Government charters plane to ferry in medicines in case of ‘no-deal’ Brexit
The Government is chartering a plane to ferry medicines into the UK in the case of a no-deal Brexit.
The Department of Health and Social Care said that health secretary Matt Hancock has chartered the plane to transport medicines to the UK as part of a range of contingency plans in case there is no deal with the EU regarding the UK’s exit from the union.
The plane was reported in the Huffington Post to have been chartered to fly medicines from Maastricht in The Netherlands to an airport in the UK.
A DHSC spokesperson said: ‘As part of our extensive range of no-deal contingency plans, I can confirm that we have chartered air freight capacity to support the continued supply of medical products.’
The move comes as Government laid out a new batch of plans for a no-deal scenario, including reserving ferry space for supplies and putting 3,500 armed personnel on standby to deal with any disruption.
Officials have linked the possibility of a medicines shortage to a ‘no deal’ Brexit.
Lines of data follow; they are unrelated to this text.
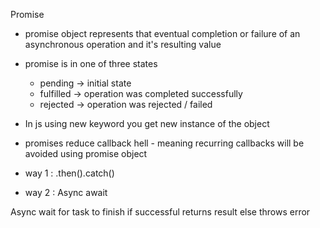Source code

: Promise
- promise object represents that eventual completion or failure of an asynchronous operation and it's resulting value
- promise is in one of three states
  - pending -> initial state
  - fulfilled -> operation was completed successfully
  - rejected -> operation was rejected / failed 

- In js using new keyword you get new instance of the object 
- promises reduce callback hell - meaning recurring callbacks will be avoided using promise object

- way 1 : .then().catch()
- way 2 : Async await 

Async wait for task to finish if successful returns result else throws error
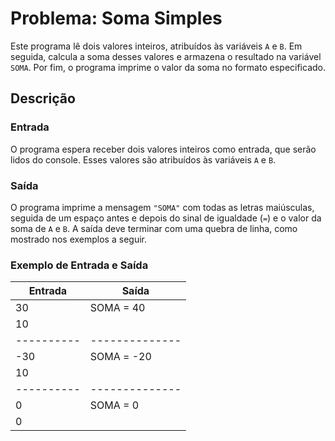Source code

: # Problema: Soma Simples

Este programa lê dois valores inteiros, atribuídos às variáveis `A` e `B`. Em seguida, calcula a soma desses valores e armazena o resultado na variável `SOMA`. Por fim, o programa imprime o valor da soma no formato especificado.

## Descrição

### Entrada
O programa espera receber dois valores inteiros como entrada, que serão lidos do console. Esses valores são atribuídos às variáveis `A` e `B`.

### Saída
O programa imprime a mensagem `"SOMA"` com todas as letras maiúsculas, seguida de um espaço antes e depois do sinal de igualdade (`=`) e o valor da soma de `A` e `B`. A saída deve terminar com uma quebra de linha, como mostrado nos exemplos a seguir.

### Exemplo de Entrada e Saída

| Entrada  | Saída        |
|----------|--------------|
| 30       | SOMA = 40    |
| 10       |              |
|----------|--------------|
| -30      | SOMA = -20   |
| 10       |              |
|----------|--------------|
| 0        | SOMA = 0     |
| 0        |              |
A leaked DHSC memo obtained by the Times earlier this month indicated that ministers would instruct pharmacists to alter prescriptions and supply patients with alternative medicines without consulting a GP first in the event of medicine shortages.
GPs were also told by the health secretary, in a letter circulated by NHS England and CCGs, not to stockpile medicines and that any over-ordering would be 'investigated and followed up'. GPs have also been told that they should not be writing longer-duration prescriptions for patients due to Brexit concerns.
The implications of a no-deal Brexit on GP workforce are also causing concern
Under current plans, people immigrating to the UK from the EU will have to meet the requirements of a ‘skills-based’ system, and pass a ‘British values test’ as well as tougher English language demands.
GPs from the EU will have no preferential treatment compared with GPs from anywhere overseas, with the BMA warning the policy could 'create chaos in the NHS' and have a 'huge knock-on effect' on general practice.
The health secretary also admitted to the House of Commons Health Committee in October that extra costs that the NHS could face from paying for visas to bring in staff from the EU after Brexit have not been assessed.